Extract –
◇ ◇ ◇ ◇ ◇ ◇ ◇
India
London: Thornton Butterworth Ltd., 1931. First edition, first printing. Hardcover. This first edition, first printing, is the first variant of the quite scarce hardcover binding. India is a collection of ten Churchill speeches, part of his campaign against the India Bill over which he broke with his party’s leadership. Though his cause was lost, these speeches are considered to contain some of the finest examples of Churchill's rhetorical brilliance. The first edition is most common in orange paper wraps. An unknown fraction were issued in hardcover bindings, of which there are two variants - one spine-titled horizontally and one vertically. Churchill’s bibliographer, Ronald Cohen, gives precedence to the horizontally-titled variant which, in our experience, is also scarcer.
This horizontally-titled hardcover first printing is in good plus condition, sound, complete, and notably clean within. The striking orange cloth binding is square, tight, and sharp-cornered with only mild spine toning. The chief defects are modest overall soiling and evidence of mild, superficial moisture exposure to the upper right front cover. The contents are compellingly clean. Spotting is endemic to the edition, but here there is only a faint hint of it confined to the top edges of the text block. The sole previous ownership mark is contemporary – an inked name and “1933” date on the upper front pastedown. The only apparent internal toning is some transfer browning to the endpapers from the pastedown glue. The binding is protected with a clear, removable, mylar cover.
India is, in many ways, an archetypal work of Churchill’s “wilderness years” in the 1930s, which saw him out of power and out of favor, unable to leverage the policies to which he nonetheless applied himself with characteristic vigor and eloquence. Churchill spent formative time as a young 19th century cavalry officer fighting on the northwest Indian frontier, about which he would write his first published book. He certainly did not adopt an early progressive attitude toward relinquishing control over the crown jewel of Britain's colonial empire. Nonetheless, it is instructive to remember that many of Churchill's dire warnings about Indian independence proved prophetic. Churchill had warned that too swift a British withdrawal from India would lead to bloody civil war and sectarian strife between Hindus and Muslims, Hindu domination, and destabilizing political balkanization of the subcontinent. All these predictions came to pass and, to a considerable extent, persist today.
◇ ◇ ◇ ◇ ◇ ◇ ◇
Questions on image content:
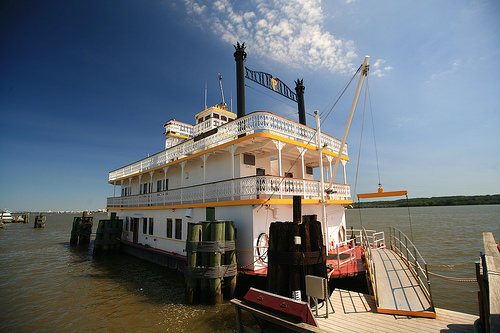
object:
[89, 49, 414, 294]
boat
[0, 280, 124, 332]
water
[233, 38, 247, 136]
post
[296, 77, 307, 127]
post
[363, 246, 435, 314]
entrance ramp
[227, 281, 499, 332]
dock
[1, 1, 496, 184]
sky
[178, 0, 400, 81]
clouds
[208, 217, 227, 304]
poles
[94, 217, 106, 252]
poles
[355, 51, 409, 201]
pulley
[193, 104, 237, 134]
pilot house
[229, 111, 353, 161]
balcony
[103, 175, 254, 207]
balcony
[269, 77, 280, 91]
letter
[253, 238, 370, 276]
deck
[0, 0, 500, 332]
photo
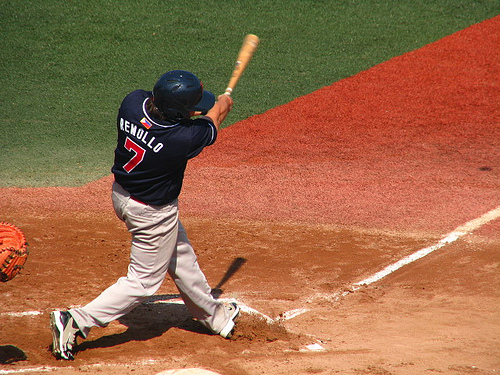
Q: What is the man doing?
A: Swinging bat.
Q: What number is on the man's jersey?
A: 7.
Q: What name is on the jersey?
A: Renollo.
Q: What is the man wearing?
A: Baseball uniform.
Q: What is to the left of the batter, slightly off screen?
A: Catcher's mitt.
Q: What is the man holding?
A: Ball bat.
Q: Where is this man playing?
A: Ball field.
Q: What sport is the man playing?
A: Baseball.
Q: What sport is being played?
A: Baseball.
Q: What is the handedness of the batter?
A: Right handed.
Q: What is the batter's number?
A: 7.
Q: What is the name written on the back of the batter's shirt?
A: Rewollo.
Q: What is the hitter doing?
A: Swinging.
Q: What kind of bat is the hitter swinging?
A: Wooden bat.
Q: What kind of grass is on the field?
A: Artificial grass.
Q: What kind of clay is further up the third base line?
A: Artificial clay.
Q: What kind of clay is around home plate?
A: Natural clay.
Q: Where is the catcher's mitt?
A: To the left of the batter.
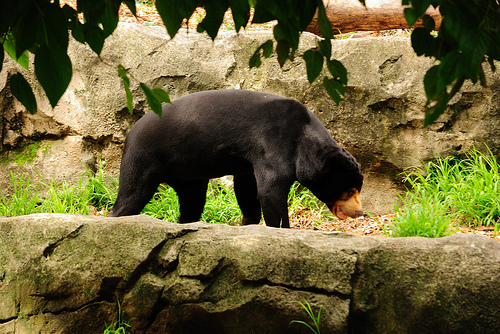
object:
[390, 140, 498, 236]
grass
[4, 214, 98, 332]
wall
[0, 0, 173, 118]
tree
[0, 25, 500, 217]
wall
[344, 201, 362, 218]
nose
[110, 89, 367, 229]
bear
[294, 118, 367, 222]
head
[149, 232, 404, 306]
rock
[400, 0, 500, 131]
leaves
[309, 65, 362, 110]
leaf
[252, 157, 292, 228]
leg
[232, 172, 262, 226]
leg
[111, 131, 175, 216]
leg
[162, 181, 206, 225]
leg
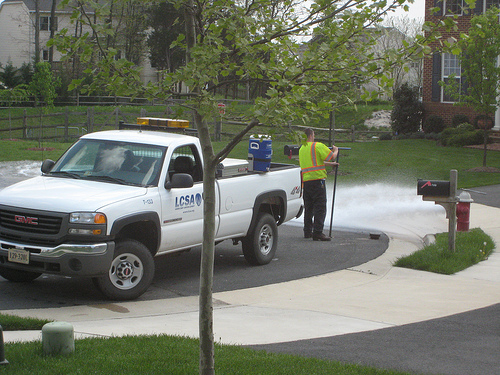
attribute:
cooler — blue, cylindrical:
[246, 135, 274, 176]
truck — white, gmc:
[1, 116, 306, 304]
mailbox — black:
[416, 178, 454, 199]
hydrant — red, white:
[453, 189, 473, 235]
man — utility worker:
[297, 127, 339, 242]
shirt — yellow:
[299, 141, 334, 182]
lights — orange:
[137, 116, 191, 131]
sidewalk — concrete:
[5, 179, 499, 347]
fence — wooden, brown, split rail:
[0, 111, 396, 154]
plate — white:
[7, 247, 32, 266]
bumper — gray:
[0, 243, 117, 279]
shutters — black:
[431, 0, 489, 107]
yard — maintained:
[0, 135, 499, 191]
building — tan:
[0, 0, 209, 102]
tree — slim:
[57, 5, 401, 373]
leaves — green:
[9, 2, 487, 134]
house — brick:
[422, 0, 500, 153]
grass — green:
[392, 225, 500, 280]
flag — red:
[420, 180, 434, 189]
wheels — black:
[93, 212, 279, 304]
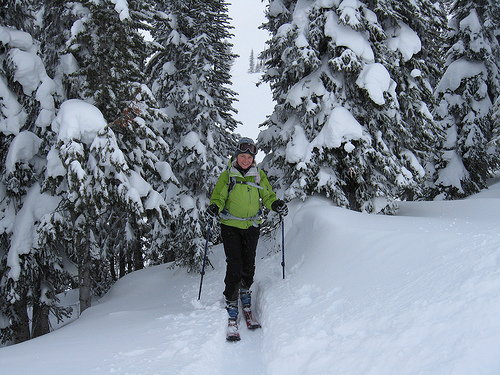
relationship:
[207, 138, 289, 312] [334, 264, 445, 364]
woman standing in snow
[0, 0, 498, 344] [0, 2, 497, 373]
trees with snow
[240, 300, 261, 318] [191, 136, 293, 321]
foot of smiling skier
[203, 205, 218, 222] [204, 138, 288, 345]
hand of smiling skier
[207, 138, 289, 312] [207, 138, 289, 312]
woman dressed in woman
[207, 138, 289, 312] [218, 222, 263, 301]
woman wearing pants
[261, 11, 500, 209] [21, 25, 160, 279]
snow on tree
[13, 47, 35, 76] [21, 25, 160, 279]
snow on tree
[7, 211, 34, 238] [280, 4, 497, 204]
snow on tree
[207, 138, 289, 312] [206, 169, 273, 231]
woman wearing a jacket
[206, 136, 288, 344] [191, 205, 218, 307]
woman carrying pole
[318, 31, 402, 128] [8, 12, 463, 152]
snow on pine trees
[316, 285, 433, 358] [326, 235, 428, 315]
snow on ground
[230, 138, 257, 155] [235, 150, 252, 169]
hat on womans head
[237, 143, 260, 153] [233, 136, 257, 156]
goggles on front of hat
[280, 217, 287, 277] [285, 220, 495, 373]
pole in snow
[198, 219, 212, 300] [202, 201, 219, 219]
pole in glove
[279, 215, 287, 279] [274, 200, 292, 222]
pole in glove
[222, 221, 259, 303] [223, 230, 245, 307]
pants are on leg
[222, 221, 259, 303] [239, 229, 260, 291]
pants are on leg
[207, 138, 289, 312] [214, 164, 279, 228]
woman in coat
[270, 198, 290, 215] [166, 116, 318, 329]
hand of skier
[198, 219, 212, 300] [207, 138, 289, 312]
pole of woman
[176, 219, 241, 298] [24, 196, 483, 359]
pole in snow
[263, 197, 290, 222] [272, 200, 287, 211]
gloves on hand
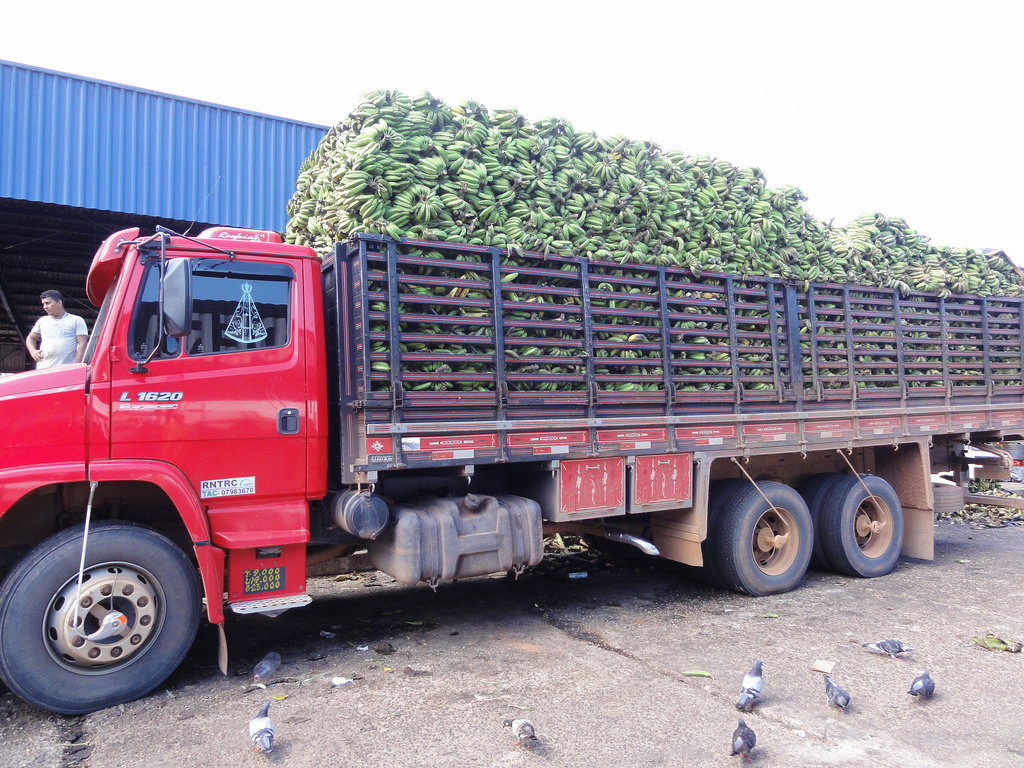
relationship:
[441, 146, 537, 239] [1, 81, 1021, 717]
banana in back of truck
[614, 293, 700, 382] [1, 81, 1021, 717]
banana in back of truck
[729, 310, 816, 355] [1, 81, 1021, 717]
banana in back of truck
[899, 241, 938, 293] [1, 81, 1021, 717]
banana in back of truck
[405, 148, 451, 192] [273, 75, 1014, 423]
banana bunch in trailer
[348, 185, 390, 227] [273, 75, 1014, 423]
banana bunch in trailer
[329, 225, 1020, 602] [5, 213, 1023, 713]
trailer behind truck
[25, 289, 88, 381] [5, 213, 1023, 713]
man standing next to truck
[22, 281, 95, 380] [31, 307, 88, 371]
man wearing shirt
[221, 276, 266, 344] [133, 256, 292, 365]
drawing visible on window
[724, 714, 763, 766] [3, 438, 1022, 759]
pigeon walking on ground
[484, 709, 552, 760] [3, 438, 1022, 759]
pigeon feeding on ground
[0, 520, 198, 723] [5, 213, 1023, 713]
tire on truck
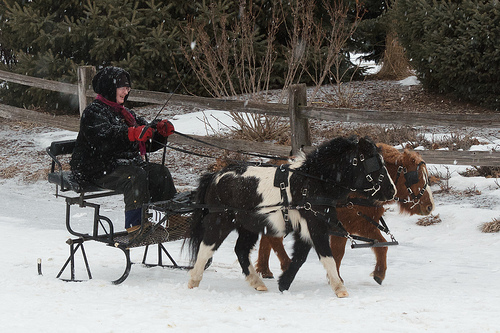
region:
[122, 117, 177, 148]
the gloves are red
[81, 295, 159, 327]
the snow is white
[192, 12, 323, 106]
the tree is brown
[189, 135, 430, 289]
the horses are walking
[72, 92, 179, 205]
the coat is black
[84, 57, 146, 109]
the hat is black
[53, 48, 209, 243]
the woman is white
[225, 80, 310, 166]
the fence is wooden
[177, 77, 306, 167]
the fence is brown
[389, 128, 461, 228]
the horse is red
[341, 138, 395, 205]
a black horse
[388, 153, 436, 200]
a brown horse's head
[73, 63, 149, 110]
old woman's face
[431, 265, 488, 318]
white snow on the ground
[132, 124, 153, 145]
red winter mittens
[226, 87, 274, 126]
a brown fence in the background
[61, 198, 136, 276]
the old woman's sleigh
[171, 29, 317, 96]
a brown branch in the background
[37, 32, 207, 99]
green tree's in the background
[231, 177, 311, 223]
a white spot on the black horse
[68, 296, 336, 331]
White snow covering the ground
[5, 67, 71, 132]
A wooden picket fence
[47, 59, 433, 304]
Two horses pulling a woman on a carriage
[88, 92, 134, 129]
A red scarf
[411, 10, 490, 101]
A green tree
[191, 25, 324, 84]
A dead tree in the winter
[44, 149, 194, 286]
a sled made of metal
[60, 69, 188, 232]
A woman riding a horse drawn carriage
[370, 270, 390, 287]
A horse hoof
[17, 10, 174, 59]
A green fern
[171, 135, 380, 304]
black and white miniature pony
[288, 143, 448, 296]
red miniature pony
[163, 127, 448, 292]
two ponies pulling a sleigh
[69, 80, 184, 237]
woman riding a sleigh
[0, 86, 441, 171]
brown wooden fence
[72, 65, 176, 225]
elderly woman wearing a winter hat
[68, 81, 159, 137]
woman wearing a red scarf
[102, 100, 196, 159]
woman wearing red gloves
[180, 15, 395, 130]
brown winter scrubs with no leafs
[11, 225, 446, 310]
beautiful snow covered road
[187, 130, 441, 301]
two ponies pulling sleigh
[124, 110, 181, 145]
red mittens on rider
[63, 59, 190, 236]
person on sleigh holding reigns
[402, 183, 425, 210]
bridle on pony's face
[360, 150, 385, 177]
blinder covering pony's eye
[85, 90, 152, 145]
cranberry colored scarf around neck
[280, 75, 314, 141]
worn wood fence post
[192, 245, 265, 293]
white legs on pony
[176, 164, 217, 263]
long black tail on pony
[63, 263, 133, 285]
blades on bottom of sleigh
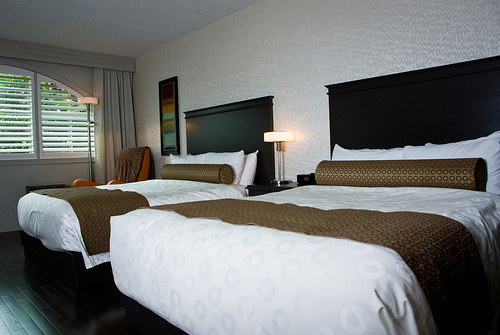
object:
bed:
[109, 133, 499, 333]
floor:
[0, 255, 110, 334]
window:
[0, 65, 100, 162]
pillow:
[399, 133, 499, 191]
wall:
[119, 3, 498, 179]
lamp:
[263, 129, 295, 186]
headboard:
[323, 53, 499, 161]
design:
[239, 16, 369, 68]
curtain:
[89, 63, 142, 184]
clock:
[293, 172, 318, 184]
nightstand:
[244, 176, 315, 202]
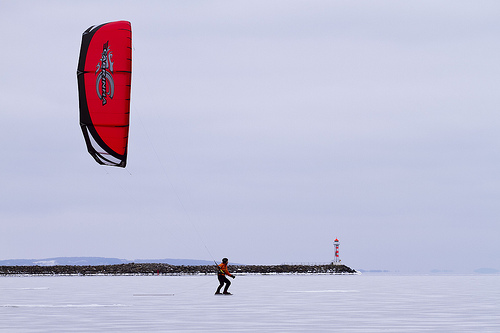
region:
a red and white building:
[329, 235, 344, 264]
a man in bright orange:
[211, 256, 242, 301]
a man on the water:
[214, 256, 236, 297]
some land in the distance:
[8, 245, 213, 267]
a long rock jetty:
[13, 261, 365, 279]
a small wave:
[13, 297, 122, 312]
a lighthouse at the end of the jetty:
[324, 235, 358, 275]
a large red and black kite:
[76, 16, 134, 168]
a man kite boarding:
[76, 19, 239, 299]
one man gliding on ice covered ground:
[211, 254, 238, 294]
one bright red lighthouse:
[331, 235, 347, 268]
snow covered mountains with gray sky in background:
[1, 251, 131, 266]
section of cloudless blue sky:
[43, 180, 311, 244]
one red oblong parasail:
[71, 15, 136, 169]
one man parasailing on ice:
[71, 15, 238, 296]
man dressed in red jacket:
[216, 252, 237, 299]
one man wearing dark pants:
[211, 255, 235, 299]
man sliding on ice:
[151, 257, 253, 305]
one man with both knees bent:
[214, 256, 236, 295]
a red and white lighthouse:
[328, 233, 343, 265]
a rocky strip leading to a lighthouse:
[6, 258, 358, 283]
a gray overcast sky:
[152, 102, 449, 224]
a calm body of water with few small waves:
[55, 281, 407, 330]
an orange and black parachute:
[70, 10, 144, 170]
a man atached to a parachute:
[209, 254, 236, 298]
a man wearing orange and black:
[210, 252, 232, 320]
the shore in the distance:
[6, 249, 245, 278]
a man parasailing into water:
[71, 27, 257, 309]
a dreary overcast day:
[36, 10, 439, 302]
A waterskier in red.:
[210, 256, 237, 296]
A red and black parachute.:
[77, 20, 133, 168]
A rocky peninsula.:
[0, 260, 355, 276]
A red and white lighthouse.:
[332, 235, 342, 262]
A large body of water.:
[0, 272, 498, 328]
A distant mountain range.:
[0, 255, 243, 268]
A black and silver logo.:
[91, 40, 117, 103]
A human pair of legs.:
[215, 275, 232, 293]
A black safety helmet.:
[220, 255, 230, 265]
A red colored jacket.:
[214, 263, 234, 277]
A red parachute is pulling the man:
[74, 18, 238, 296]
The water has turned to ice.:
[0, 268, 499, 331]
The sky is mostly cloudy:
[0, 1, 496, 278]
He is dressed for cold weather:
[213, 258, 235, 296]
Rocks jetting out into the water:
[2, 262, 365, 279]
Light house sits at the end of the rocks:
[329, 235, 356, 273]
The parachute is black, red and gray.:
[78, 17, 140, 173]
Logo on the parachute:
[93, 40, 121, 105]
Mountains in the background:
[3, 254, 259, 271]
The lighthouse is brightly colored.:
[333, 236, 344, 265]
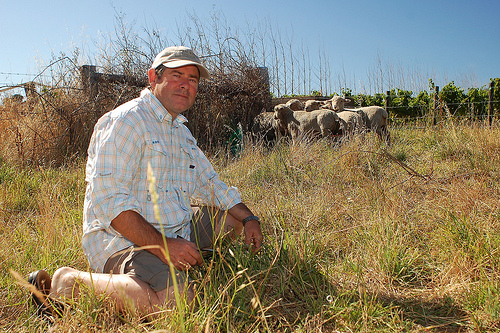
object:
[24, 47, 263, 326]
man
◇ ◇ ◇ ◇ ◇ ◇ ◇
According to the book description, what consequences did Churchill warn would follow too swift a British withdrawal from India? List each one. The lines are not required for this work.

Written solution –
- Bloody civil war
- Sectarian strife between Hindus and Muslims
- Hindu domination
- Destabilizing political balkanization of the subcontinent